Pull every line that includes the word "depth" out of the data below and copy it.

[[ Data shown open ]]

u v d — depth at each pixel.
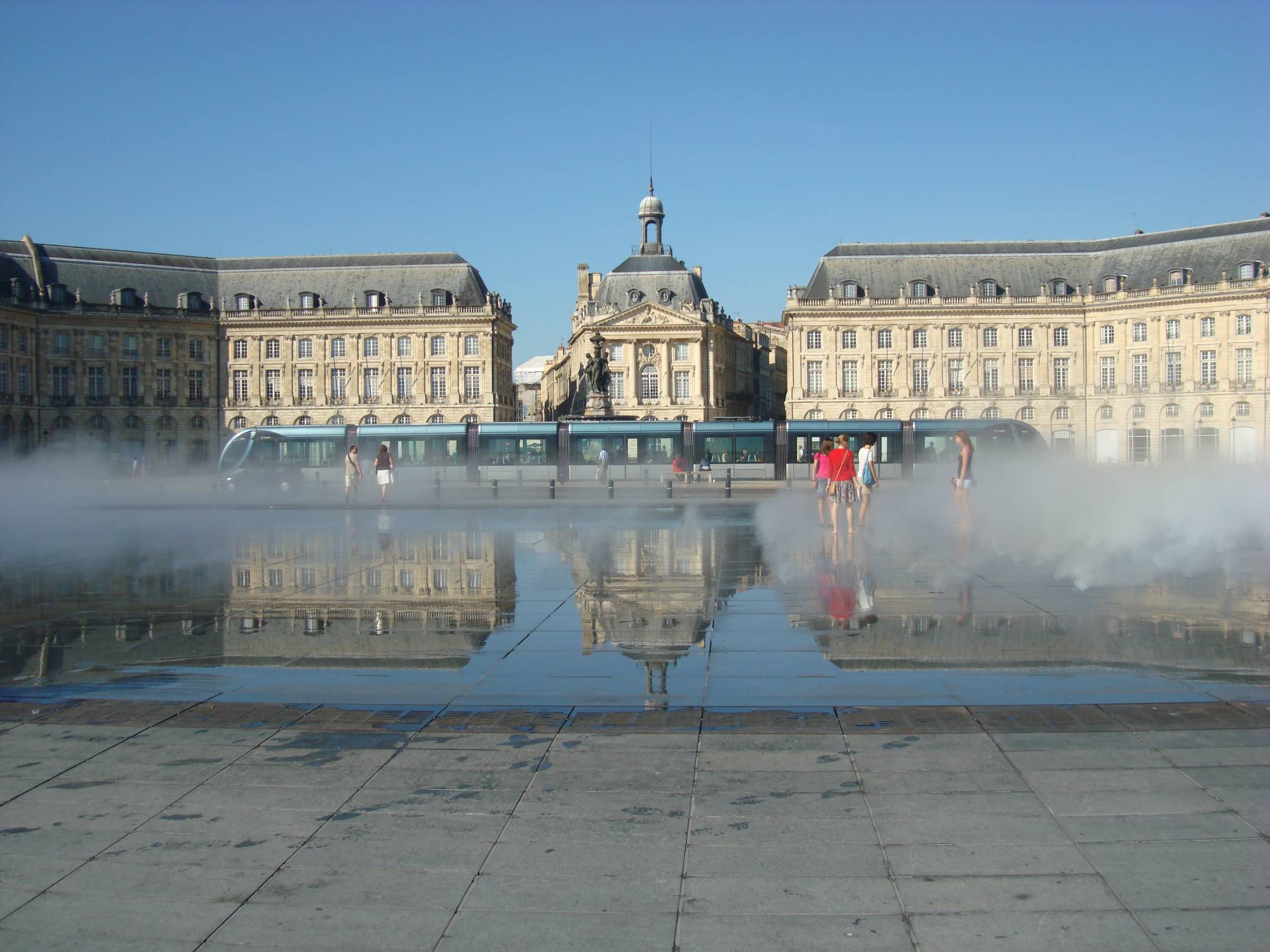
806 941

[[ Data shown closed ]]
[[ Data shown open ]]

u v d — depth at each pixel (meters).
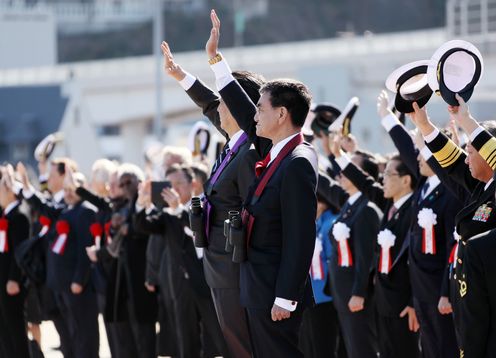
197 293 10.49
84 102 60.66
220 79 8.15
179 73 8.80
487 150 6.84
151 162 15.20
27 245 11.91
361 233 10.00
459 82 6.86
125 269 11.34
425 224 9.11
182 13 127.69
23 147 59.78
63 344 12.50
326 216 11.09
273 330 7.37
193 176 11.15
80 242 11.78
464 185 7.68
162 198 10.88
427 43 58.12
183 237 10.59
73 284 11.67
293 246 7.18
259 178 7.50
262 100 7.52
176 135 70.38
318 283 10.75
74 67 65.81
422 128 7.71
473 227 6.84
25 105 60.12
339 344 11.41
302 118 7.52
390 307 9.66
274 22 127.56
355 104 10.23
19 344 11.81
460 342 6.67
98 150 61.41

[[ Data shown closed ]]

# Solution to the problem:
u v d — depth at each pixel.
u v d — depth at each pixel (meters).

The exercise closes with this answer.